Finger zum Entsperren auf Mobiltelefon gedrückt: Strafprozessual zulässig

Ist unmittelbarer Zwang durch Auflegen des Fingers zum Entsperren eines Mobiltelefons zulässig? Das OLG Bremen bejaht das und beruft sich dabei auf § 81b Abs. 1 StPO. Der Gesetzgeber habe die Vorschrift zu zulässigen erkennungsdienstlichen Maßnahmen technikoffen formuliert.

Das AG Bremerhaven hat einen Angeklagten wegen Widerstands gegen Vollstreckungsbeamte zu einer Geldstrafe von 30 Tagessätzen zu je zehn Euro verurteilt. Zu der Tat kam es – laut den Feststellungen im Berufungsurteil –, als seine Wohnung wegen des Verdachts der Verbreitung kinderpornografischer Schriften durchsucht wurde und er sich ungestüm weigerte, sein Mobiltelefon freiwillig zu entsperren.

Zunächst hatte er den Beamten sogar vorgegaukelt, gar kein Handy zu besitzen – bis plötzlich neben ihm ein Mobiltelefon klingelte. Die Aufforderung einer Polizistin, das Gerät mittels Fingerabdrucks zu entsperren, verweigerte er. Nach einer Belehrung, dass andernfalls eine Entsperrung mittels Zwangs durchgeführt werde, wollte er sich flugs aus dem Staub machen. Ein Kollege konnte ihn aber festhalten. Trotz heftiger Gegenwehr gelang es den Beamten, den Angeklagten zu Boden zu bringen und zu fixieren. Anschließend wurde das Mobiltelefon durch Auflegen seines Fingers auf den Fingerabdrucksensor entsperrt. Der Mann hielt das für unrechtmäßig. Er berief sich auf das strafverfahrensrechtliche Selbstbelastungsverbot; er sei nicht zur Mitwirkung an der Entsperrung des Mobiltelefons verpflichtet gewesen. Die ihm vorgeworfene Tat sei daher gemäß § 113 Abs. 3 StGB nicht strafbar, da die Diensthandlung nicht rechtmäßig gewesen sei.

Der Angeklagte drang mit dieser Argumentation weder in der Berufungs- noch in der Revisionsinstanz durch. Dem OLG Bremen zufolge war hier die Anwendung unmittelbaren Zwangs gegen den Willen des sich widersetzenden Angeklagten zum Entsperren des Mobiltelefons zulässig (Beschluss vom 08.01.2025 1 ORs 26/24). Die Zwangsmaßnahme lasse sich auf die Ermächtigungsgrundlage des § 81b Abs. 1 StPO (erkennungsdienstliche Maßnahmen) stützen: Die Vorschrift "ist ausdrücklich technikoffen formuliert und erlaubt damit auch die Vornahme ähnlicher Maßnahmen" wie das "Auflegen eines Fingers auf einen Fingerabdrucksensor".

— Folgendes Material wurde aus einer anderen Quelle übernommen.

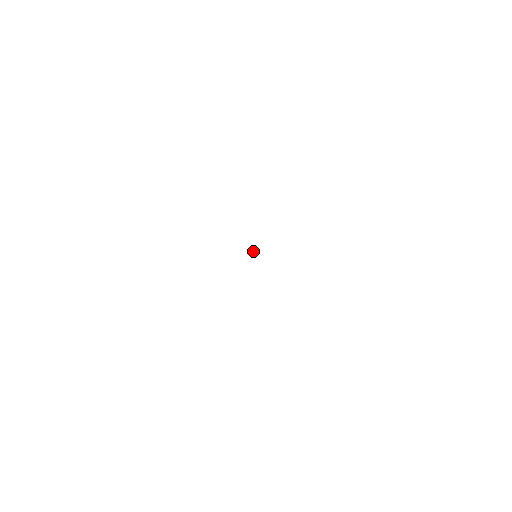
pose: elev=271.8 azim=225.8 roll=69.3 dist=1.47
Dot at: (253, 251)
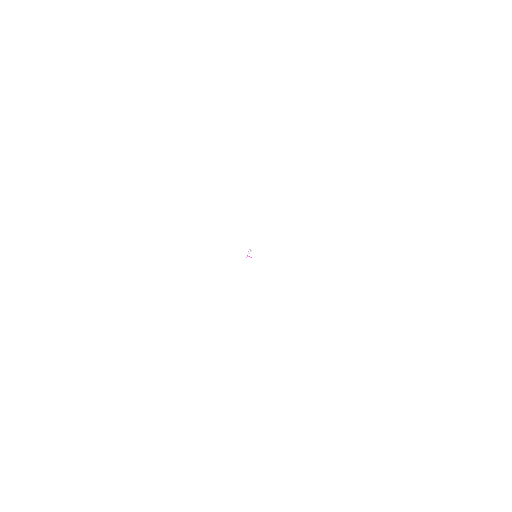
Dot at: (248, 250)
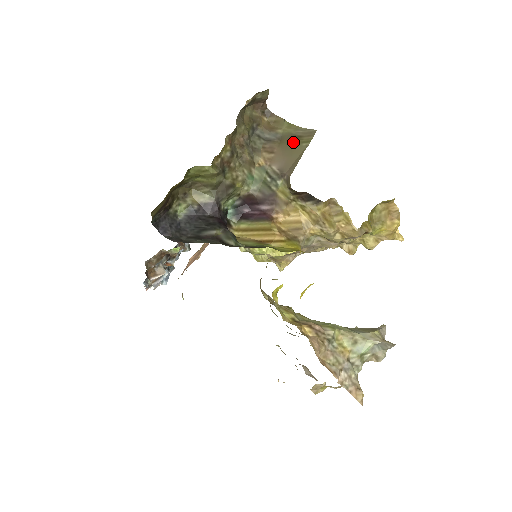
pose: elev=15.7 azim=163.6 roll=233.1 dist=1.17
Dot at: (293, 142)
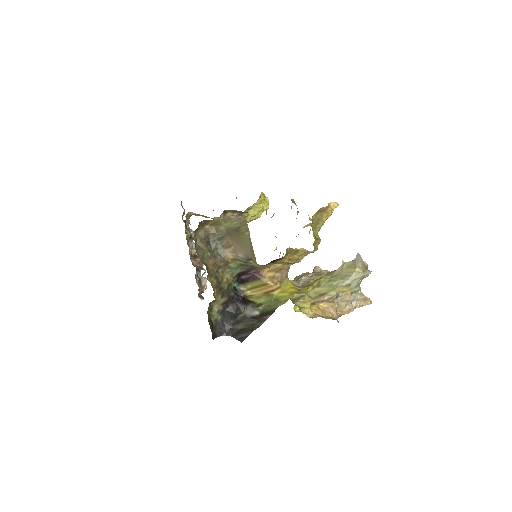
Dot at: (238, 234)
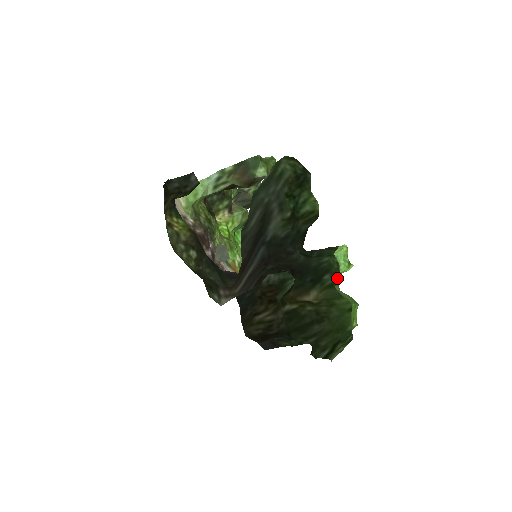
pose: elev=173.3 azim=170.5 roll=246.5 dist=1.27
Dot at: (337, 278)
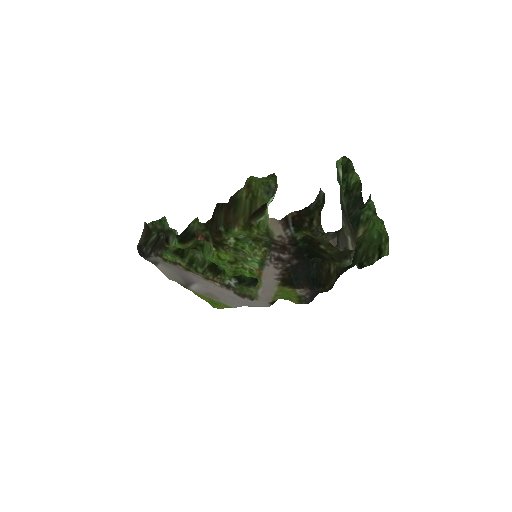
Dot at: (375, 211)
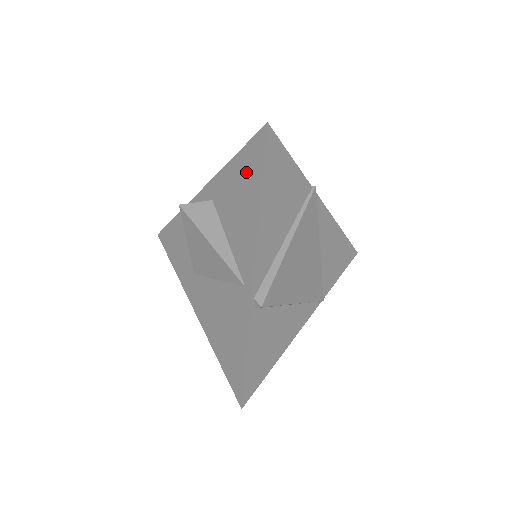
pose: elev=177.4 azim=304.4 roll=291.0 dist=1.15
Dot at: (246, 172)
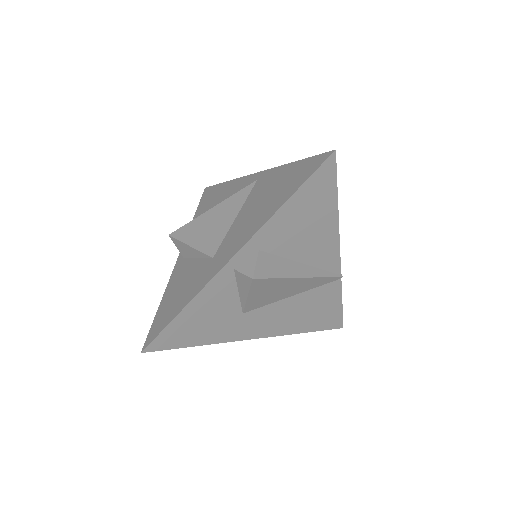
Dot at: (209, 199)
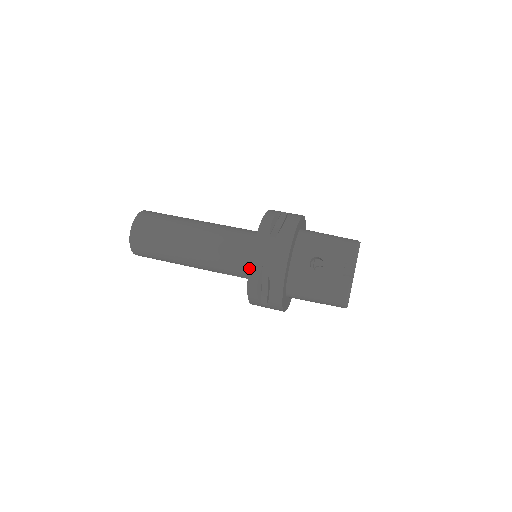
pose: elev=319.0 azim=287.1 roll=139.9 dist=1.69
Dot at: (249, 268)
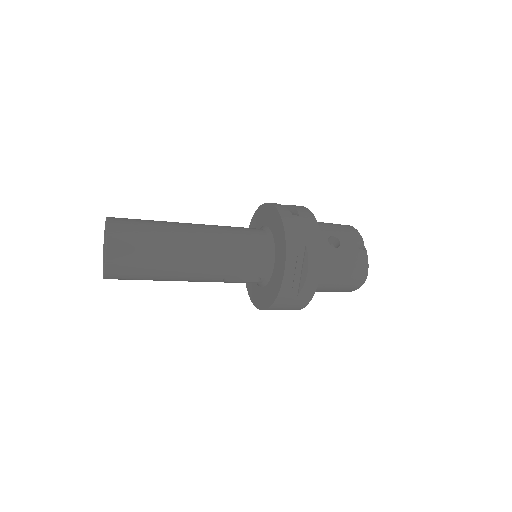
Dot at: (286, 247)
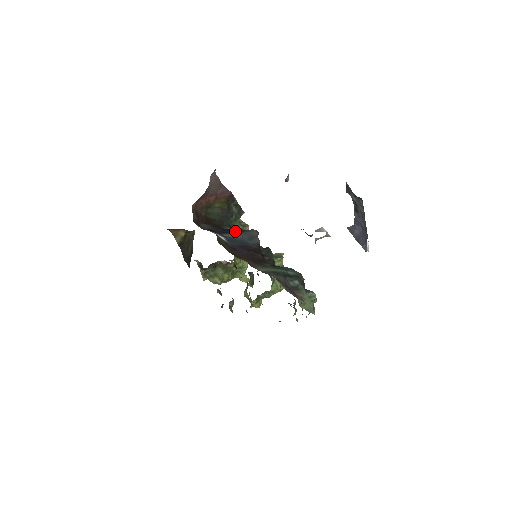
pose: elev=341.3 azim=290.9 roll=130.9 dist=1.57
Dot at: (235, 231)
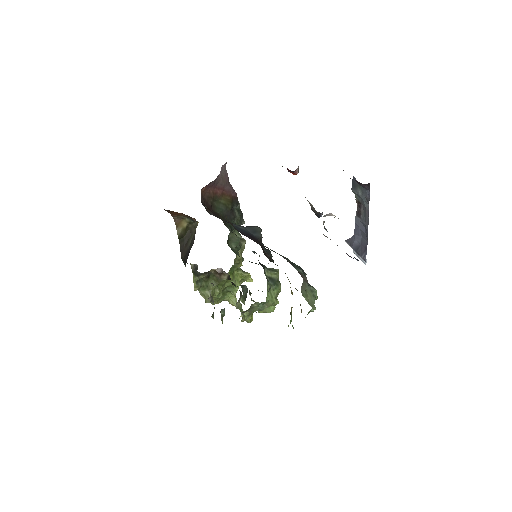
Dot at: (239, 225)
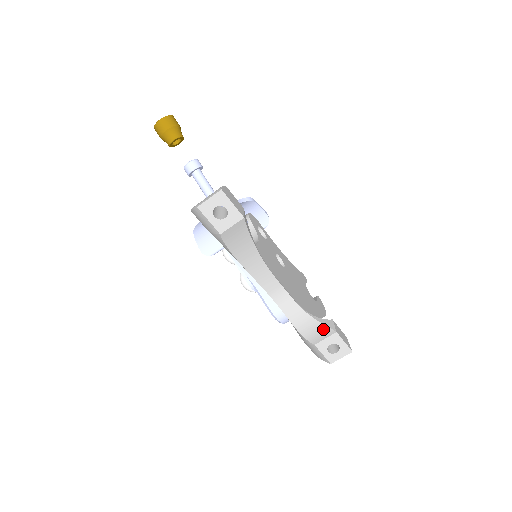
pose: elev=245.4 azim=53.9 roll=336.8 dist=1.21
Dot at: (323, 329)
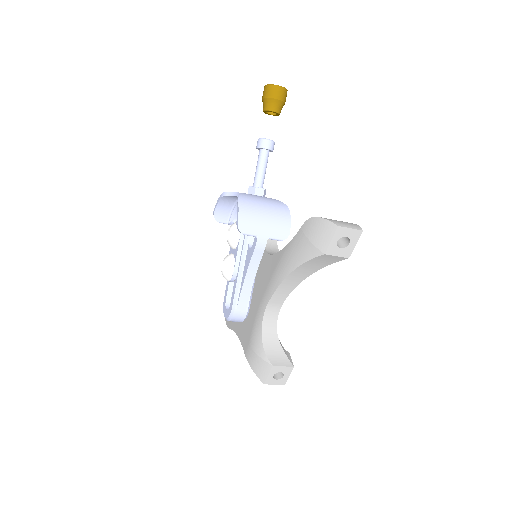
Dot at: (284, 357)
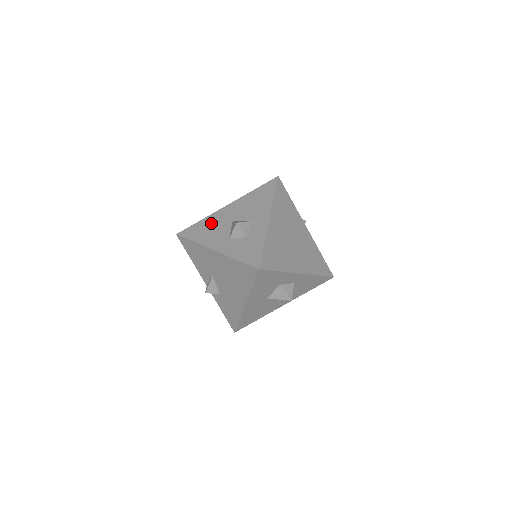
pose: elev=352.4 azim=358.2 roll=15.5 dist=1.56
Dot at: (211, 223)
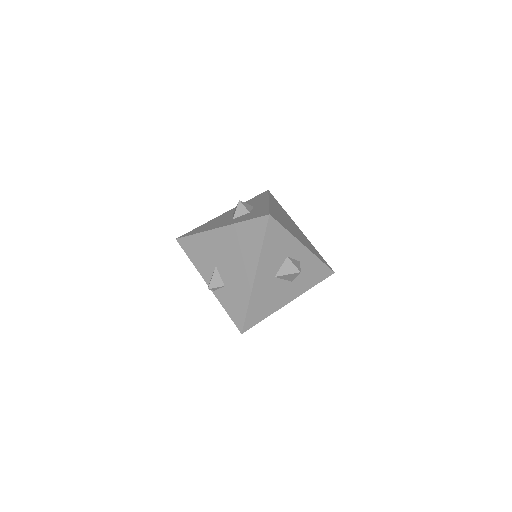
Dot at: (211, 222)
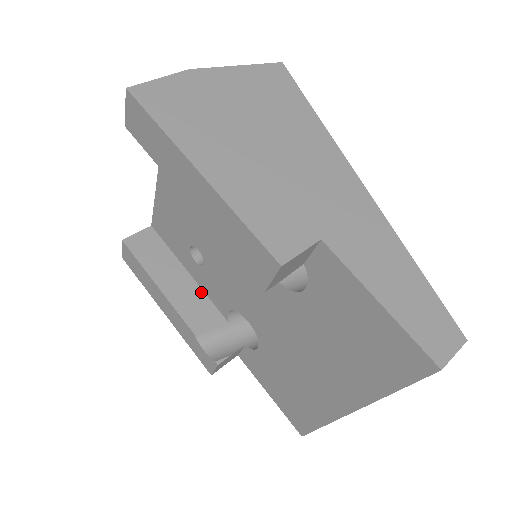
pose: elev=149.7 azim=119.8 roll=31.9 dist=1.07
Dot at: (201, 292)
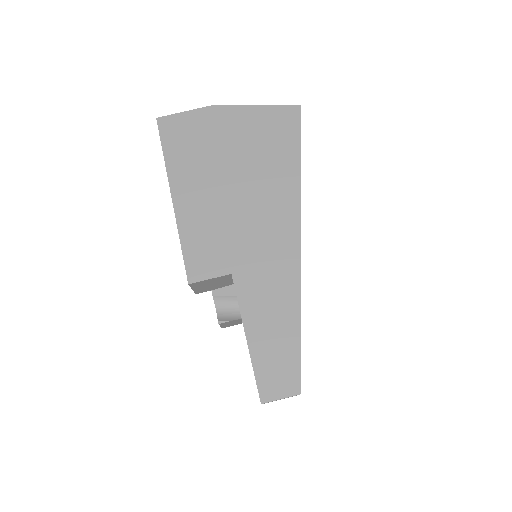
Dot at: occluded
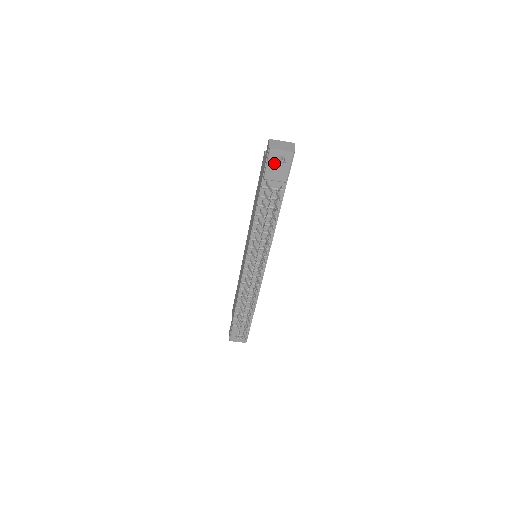
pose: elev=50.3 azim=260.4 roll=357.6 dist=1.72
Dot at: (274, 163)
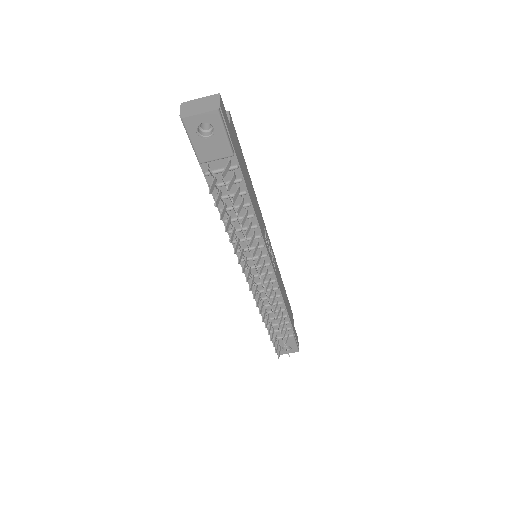
Dot at: (199, 137)
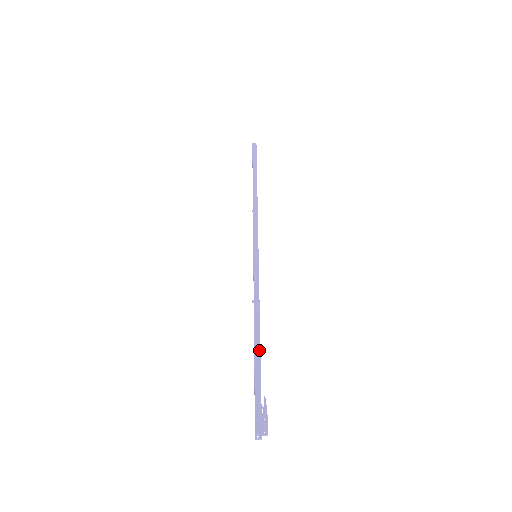
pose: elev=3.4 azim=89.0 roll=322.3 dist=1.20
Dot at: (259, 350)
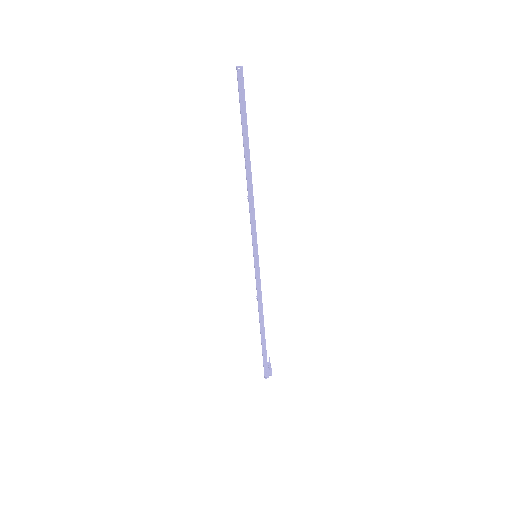
Dot at: (264, 334)
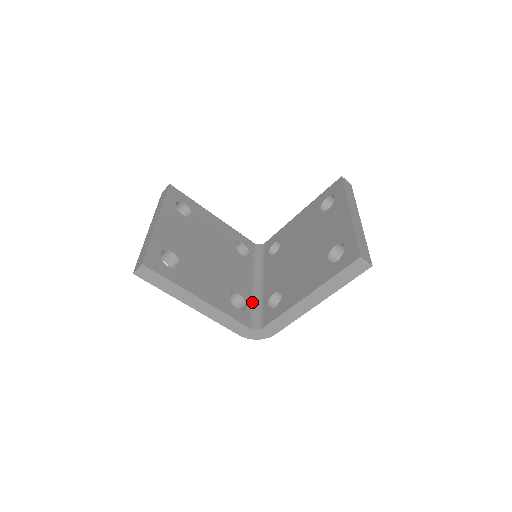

Die vorliegende Maßnahme sei weniger eingriffsintensiv als die in § 81b Abs. 1 StPO genannte Aufnahme von Fingerabdrücken, da es sich beim Auflegen des Fingers auf einen Fingerabdrucksensor eines Mobiltelefons um eine "Vermessung zur einmaligen Verwendung und ohne dauerhafte Speicherung durch die Ermittlungsbehörden" handele. Zwar greife ein solch (zwangsweises) Finger-Auflegen wegen der damit verbundenen Vermessung individueller biometrischer Daten des Betroffenen in das Grundrecht auf informationelle Selbstbestimmung ein. Wegen seiner nur geringen Intensität könne der Eingriff aber im Hinblick auf den allgemeinen Gesetzesvorbehalt des Art. 2 Abs. 1 GG durch die Regelung des § 81b Abs. 1 StPO gerechtfertigt werden.

OLG Bremen, Beschluss vom 08.01.2025 - 1 ORs 26/24

Redaktion beck-aktuell, ns, 22. Januar 2025.